A new generation within Turkish Kurdistan preached assimilation. In the 1960s, a Kurdish language grammar book was even composed, but throughout the 1970s and 1980s anti-Kurd reaction spread throughout the country. From 1965-1970 the first Labor-inspired Socialist Party arose. It was the first political organization to attract both the Alevi and the Kurds, although it only had a disproportional influence upon the body politick initially, though. They were suppressed for supposedly advocating an ethnic solution to the structural problems they saw in the Turkish State.
In the late 1960s, a violent interplay arose between Alevis and the Sunnis. The Alevis found representation within the Liberty Party, but the Party drifted from its original principles by the end of the 1970s; consequently, the Alevi became associated with terror, and, accordingly, the voter shifted his allegiance to the Republican Party. In 1972 the Republican Party was forced to form a coalition with the National Salvation Party (NSP). Although it was Islamic in orientation, it attracted Christians, too. By 1980, a Left of Center Administration was amassed. While the Alevis attempted to reconstruct the Left, in the East of the country, a segment of the Kurdish PKK became a terrorist political entity.
During the 1960s, the Alevis urbanized, and for the most part were not outwardly religious. After the coup d’etat of the ‘80s, the Turkish Sunnis adopted a religious direction that only intensified their opposing approaches to the Alevis, their traditional political rival in the modern Turkish State.

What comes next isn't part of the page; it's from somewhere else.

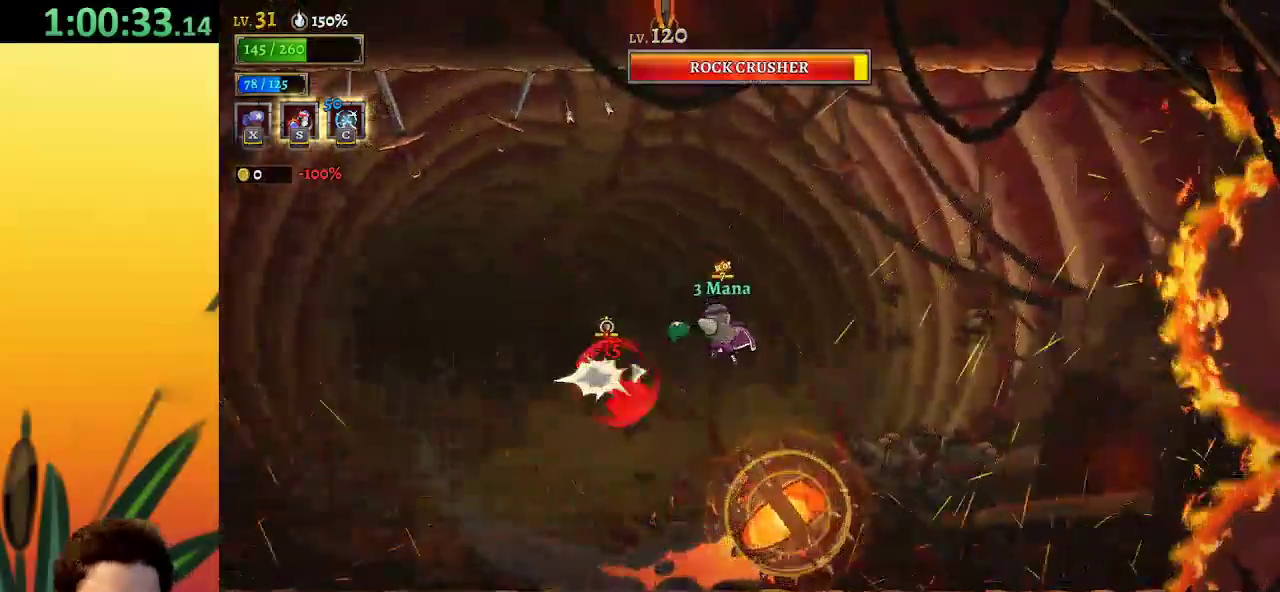
{"keys": ["left"], "events": [[283, "x", "up"], [367, "s", "down"], [467, "s", "up"]]}
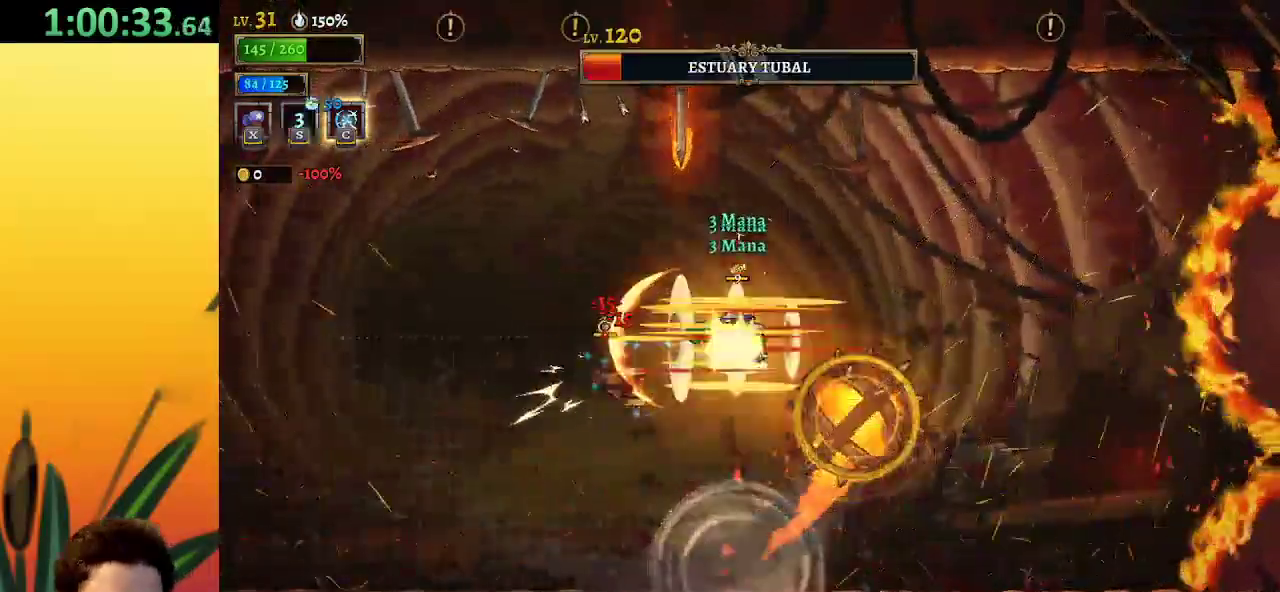
{"keys": ["a", "left"], "events": [[250, "a", "down"]]}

During the last decade (90s), the Social Democrats joined with the above-ground PKK, and other smaller parties, too, but they and the Alevis hope of entering Parliament on a large scale were dashed. Religious discord ran ramped during this period. “Islam is “not…[the] language, but what is said!”
Again came a coup – (the military has constantly been the curse of Istanbul’s full democratization.)
Eventually, the Republican Grouping formed a government again. The Kurds gained many cultural rights in 2004, but the East of the country became split between Islamism and Kurdish Nationalism. The Kurdish language was allowed to the point of a Kurdish language TV station being suffered to exist.
Yet, “The counter-elites keep relying on ethnicity” to ensure their power position within a “divided” public sphere. Curiously, the hegemonic Turkish Parties usually can usually obtain a respectable extent of political support from the Kurdish and other minority parties.